Millions of Americans provide unpaid elder care services to family members or loved ones every year. These people often provide such care without any expectation of reward or even gratitude. Yet there comes a time when providing elder care services crosses the line between caregiving and caretaking. Though the two words seem synonymous, one relationship is positive while the other is damaging.
A caregiving relationship is one in which the caregiver and the elderly person both benefit. The caregiver comes away from the relationship feeling inspired, appreciated, needed, and with a sense of having accomplished something. Providing elder care services as a caregiver is a positive experience.
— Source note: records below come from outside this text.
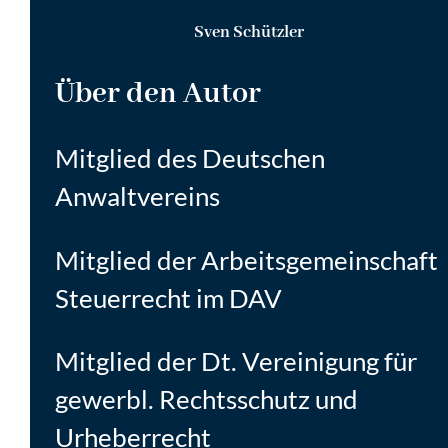
Sven Schützler
Über den Autor
Mitglied des Deutschen
Anwaltvereins
Mitglied der Arbeitsgemeinschaft
Steuerrecht im DAV
Mitglied der Dt. Vereinigung für
gewerbl. Rechtsschutz und
Urheberrecht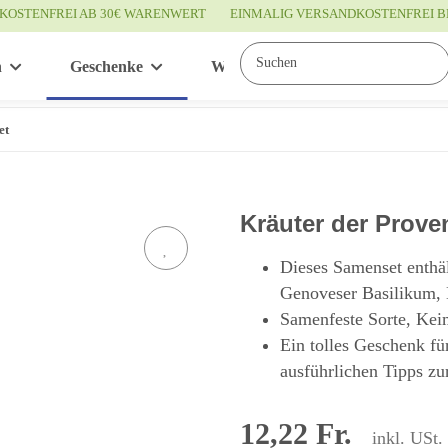
KOSTENFREI AB 30€ WARENWERT
EINMALIG VERSANDKOSTENFREI B
n
Geschenke
Wissenswertes
Service
et
Kräuter der Prov
Dieses Samenset enthä
Genoveser Basilikum, 
Samenfeste Sorte, Kei
Ein tolles Geschenk fü
ausführlichen Tipps zu
12,22 Fr.
inkl. USt.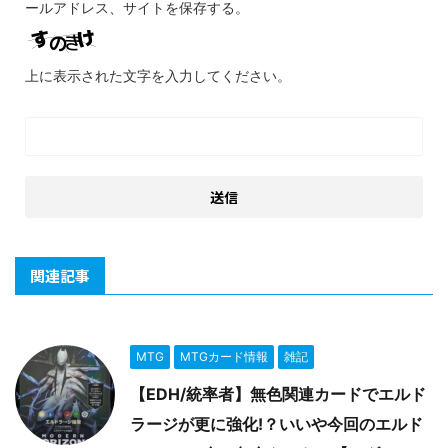
ールアドレス、サイトを保存する。
上に表示された文字を入力してください。
関連記事
MTG
MTGカード情報
雑記
【EDH/統率者】無色関連カードでエルド
ラージが更に強化!？いいや今回のエルド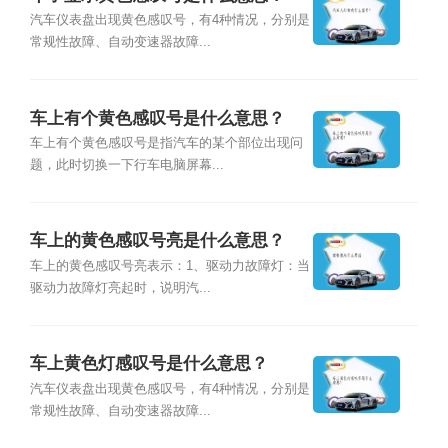
汽车仪表盘出现黄色感叹号，有4种情况，分别是
常规性故障、自动变速器故障...
车上有个黄色感叹号是什么意思？
车上有个黄色感叹号是指汽车的某个部位出现问
题，此时切换一下行车电脑屏幕...
车上的黄色感叹号亮是什么意思？
车上的黄色感叹号亮表示：1、驱动力故障灯：当
驱动力故障灯亮起时，说明汽...
车上黄色灯感叹号是什么意思？
汽车仪表盘出现黄色感叹号，有4种情况，分别是
常规性故障、自动变速器故障...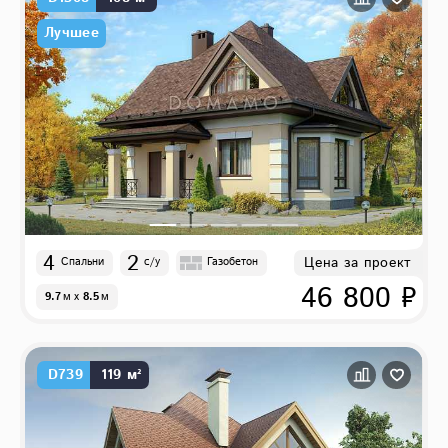
Лучшее
4
2
Цена за проект
Спальни
с/у
Газобетон
46 800 ₽
9.7
м
x
8.5
м
D739
119 м²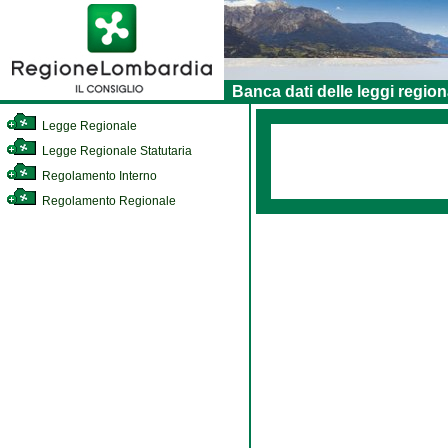
Banca dati delle leggi region
Legge Regionale
Legge Regionale Statutaria
Regolamento Interno
Regolamento Regionale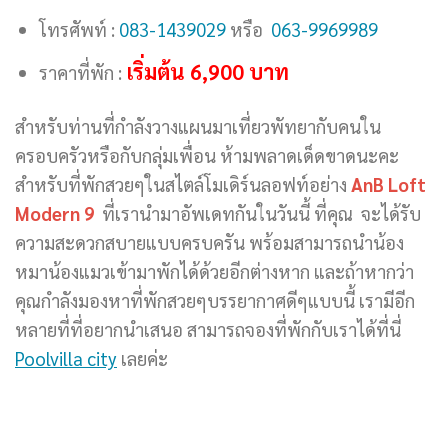
โทรศัพท์ :
083-1439029
หรือ
063-9969989
เริ่มต้น 6,900 บาท
ราคาที่พัก :
สำหรับท่านที่กำลังวางแผนมาเที่ยวพัทยากับคนใน
ครอบครัวหรือกับกลุ่มเพื่อน ห้ามพลาดเด็ดขาดนะคะ
สำหรับที่พักสวยๆในสไตล์โมเดิร์นลอฟท์อย่าง
AnB Loft
Modern 9
ที่เรานำมาอัพเดทกันในวันนี้ ที่คุณ จะได้รับ
ความสะดวกสบายแบบครบครัน พร้อมสามารถนำน้อง
หมาน้องแมวเข้ามาพักได้ด้วยอีกต่างหาก และถ้าหากว่า
คุณกำลังมองหาที่พักสวยๆบรรยากาศดีๆแบบนี้ เรามีอีก
หลายที่ที่อยากนำเสนอ สามารถจองที่พักกับเราได้ที่นี่
Poolvilla city
เลยค่ะ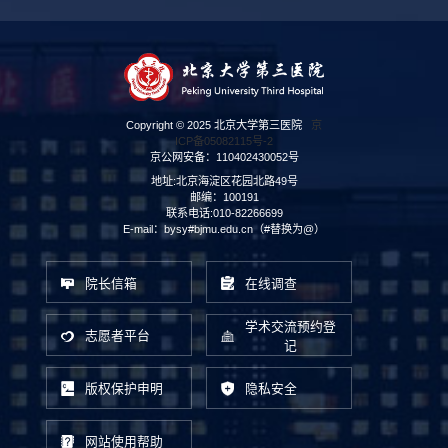
Copyright © 2025 北京大学第三医院
京
ICP备05082115号-2
京公网安备：110402430052号
地址:北京海淀区花园北路49号
邮编：100191
联系电话:010-82266699
E-mail：bysy#bjmu.edu.cn（#替换为@）
院长信箱
在线调查
学术交流预约登
志愿者平台
记
版权保护申明
隐私安全
网站使用帮助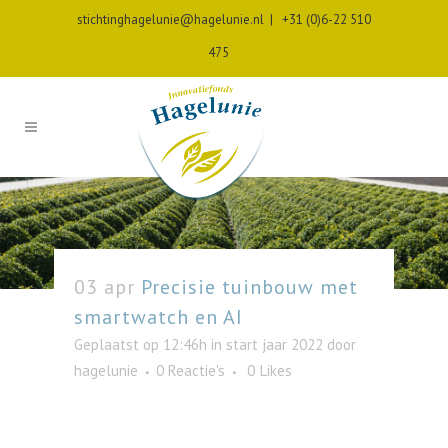
stichtinghagelunie@hagelunie.nl
|
+31 (0)6-22 510
475
03 apr
Precisie tuinbouw met
smartwatch en AI
Geplaatst op 12:46h
in
start jaar 2022
door
hagelunie
0 Reactie's
0
Likes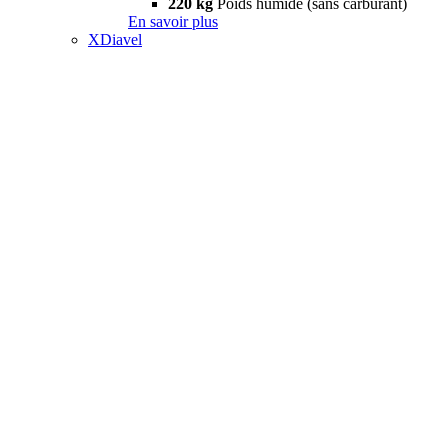
220 kg
Poids humide (sans carburant)
En savoir plus
XDiavel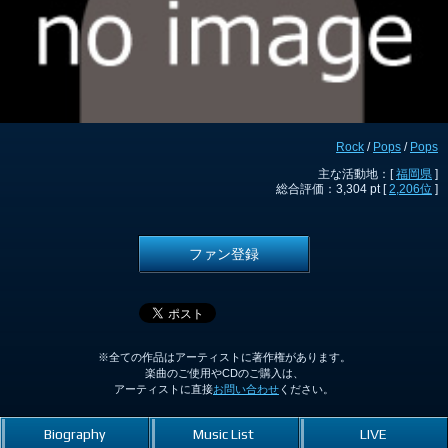
Rock
/
Pops
/
Pops
主な活動地：[
福岡県
]
総合評価：3,304 pt [
2,206位
]
ファン登録
※全ての作品はアーティストに著作権があります。
楽曲のご使用やCDのご購入は、
アーティストに直接
お問い合わせ
ください。
Biography
Music List
LIVE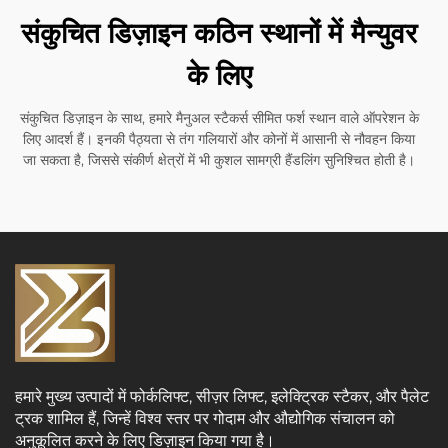
संकुचित डिज़ाइन कठिन स्थानों में मैन्युवर
के लिए
संकुचित डिज़ाइन के साथ, हमारे मैनुअल स्टैकर्स सीमित फर्श स्थान वाले ऑपरेशन के
लिए आदर्श हैं। इनकी पैठ्यता से तंग गलियारों और कोनों में आसानी से नौवहन किया
जा सकता है, जिससे संकीर्ण क्षेत्रों में भी कुशल सामग्री हैंडलिंग सुनिश्चित होती है।
हमारे मुख्य उत्पादों में फोर्कलिफ्ट, सीज़र लिफ्ट, इलेक्ट्रिक स्टैकर, और पैलेट
ट्रक शामिल हैं, जिन्हें विश्व स्तर पर गोदाम और औद्योगिक संचालन को
अनुकूलित करने के लिए डिज़ाइन किया गया है।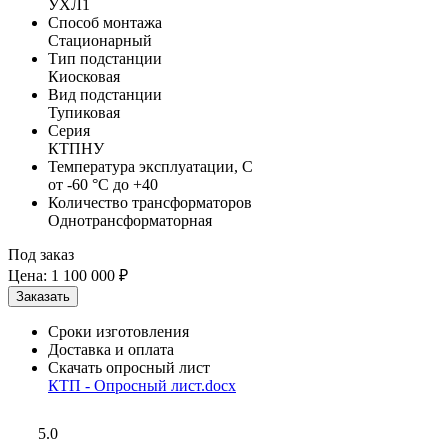
УХЛ1
Способ монтажа
Стационарный
Тип подстанции
Киосковая
Вид подстанции
Тупиковая
Серия
КТПНУ
Температура эксплуатации, С
от -60 °C до +40
Количество трансформаторов
Однотрансформаторная
Под заказ
Цена:
1 100 000 ₽
Сроки изготовления
Доставка и оплата
Скачать опросный лист
КТП - Опросный лист.docx
5.0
On the other hand, caretaking is stressful, demanding, exhausting, and frustrating. In a caretaker relationship the person providing elder care feels overwhelmed and unable to manage the task adequately. Caretakers will often feel as if they need to address every potential problem the elderly person faces. As a result the caretaker can begin feeling resentful, depressed, and angry, feelings that will not only exist in the relationship with the elderly person, but also with other people outside of the elder care relationship.
It’s often difficult to know when you’ve crossed the line between caregiving and caretaking. As a result, many people who are overwhelmed by the elder care process never recognize the difference and let the relationship damage their own lives.
If you are currently providing elder care services it’s important to periodically take a break and evaluate how it is affecting your life. Knowing when to ask for help and cut back on your duties can be a benefit to both you and the elderly person.